■ Task prompt:
Change every "lead1square" in the entries below to "lead2sawtooth", and leave everything else as it is.

■ Record excerpts:

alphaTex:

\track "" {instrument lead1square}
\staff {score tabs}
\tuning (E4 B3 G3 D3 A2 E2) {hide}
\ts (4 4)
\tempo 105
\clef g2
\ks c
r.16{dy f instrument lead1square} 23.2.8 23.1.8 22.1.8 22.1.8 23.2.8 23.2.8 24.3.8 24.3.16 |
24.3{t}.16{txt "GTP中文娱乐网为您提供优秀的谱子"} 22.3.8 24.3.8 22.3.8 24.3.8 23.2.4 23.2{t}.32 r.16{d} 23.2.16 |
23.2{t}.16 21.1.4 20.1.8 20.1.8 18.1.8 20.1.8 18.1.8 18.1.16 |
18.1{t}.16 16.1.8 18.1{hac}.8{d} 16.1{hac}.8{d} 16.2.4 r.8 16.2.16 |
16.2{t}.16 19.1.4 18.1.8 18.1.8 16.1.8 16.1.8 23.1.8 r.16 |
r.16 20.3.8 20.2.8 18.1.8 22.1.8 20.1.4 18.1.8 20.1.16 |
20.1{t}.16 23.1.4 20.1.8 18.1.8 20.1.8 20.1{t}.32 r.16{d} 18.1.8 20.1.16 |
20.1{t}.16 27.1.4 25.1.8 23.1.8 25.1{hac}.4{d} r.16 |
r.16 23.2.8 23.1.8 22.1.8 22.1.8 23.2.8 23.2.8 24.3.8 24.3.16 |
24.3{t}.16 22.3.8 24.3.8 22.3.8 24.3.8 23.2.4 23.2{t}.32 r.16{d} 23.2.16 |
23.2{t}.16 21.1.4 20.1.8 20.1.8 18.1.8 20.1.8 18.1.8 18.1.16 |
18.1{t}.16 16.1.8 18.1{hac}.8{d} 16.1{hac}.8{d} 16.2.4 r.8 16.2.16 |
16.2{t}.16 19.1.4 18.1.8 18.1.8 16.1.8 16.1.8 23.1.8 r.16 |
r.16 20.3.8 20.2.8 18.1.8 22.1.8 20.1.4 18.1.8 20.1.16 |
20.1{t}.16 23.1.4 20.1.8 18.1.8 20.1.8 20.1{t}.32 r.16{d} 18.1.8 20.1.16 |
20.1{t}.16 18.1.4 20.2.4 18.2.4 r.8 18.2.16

■ Expected answer:
alphaTex:

\track "" {instrument lead2sawtooth}
\staff {score tabs}
\tuning (E4 B3 G3 D3 A2 E2) {hide}
\ts (4 4)
\tempo 105
\clef g2
\ks c
r.16{dy f instrument lead2sawtooth} 23.2.8 23.1.8 22.1.8 22.1.8 23.2.8 23.2.8 24.3.8 24.3.16 |
24.3{t}.16{txt "GTP中文娱乐网为您提供优秀的谱子"} 22.3.8 24.3.8 22.3.8 24.3.8 23.2.4 23.2{t}.32 r.16{d} 23.2.16 |
23.2{t}.16 21.1.4 20.1.8 20.1.8 18.1.8 20.1.8 18.1.8 18.1.16 |
18.1{t}.16 16.1.8 18.1{hac}.8{d} 16.1{hac}.8{d} 16.2.4 r.8 16.2.16 |
16.2{t}.16 19.1.4 18.1.8 18.1.8 16.1.8 16.1.8 23.1.8 r.16 |
r.16 20.3.8 20.2.8 18.1.8 22.1.8 20.1.4 18.1.8 20.1.16 |
20.1{t}.16 23.1.4 20.1.8 18.1.8 20.1.8 20.1{t}.32 r.16{d} 18.1.8 20.1.16 |
20.1{t}.16 27.1.4 25.1.8 23.1.8 25.1{hac}.4{d} r.16 |
r.16 23.2.8 23.1.8 22.1.8 22.1.8 23.2.8 23.2.8 24.3.8 24.3.16 |
24.3{t}.16 22.3.8 24.3.8 22.3.8 24.3.8 23.2.4 23.2{t}.32 r.16{d} 23.2.16 |
23.2{t}.16 21.1.4 20.1.8 20.1.8 18.1.8 20.1.8 18.1.8 18.1.16 |
18.1{t}.16 16.1.8 18.1{hac}.8{d} 16.1{hac}.8{d} 16.2.4 r.8 16.2.16 |
16.2{t}.16 19.1.4 18.1.8 18.1.8 16.1.8 16.1.8 23.1.8 r.16 |
r.16 20.3.8 20.2.8 18.1.8 22.1.8 20.1.4 18.1.8 20.1.16 |
20.1{t}.16 23.1.4 20.1.8 18.1.8 20.1.8 20.1{t}.32 r.16{d} 18.1.8 20.1.16 |
20.1{t}.16 18.1.4 20.2.4 18.2.4 r.8 18.2.16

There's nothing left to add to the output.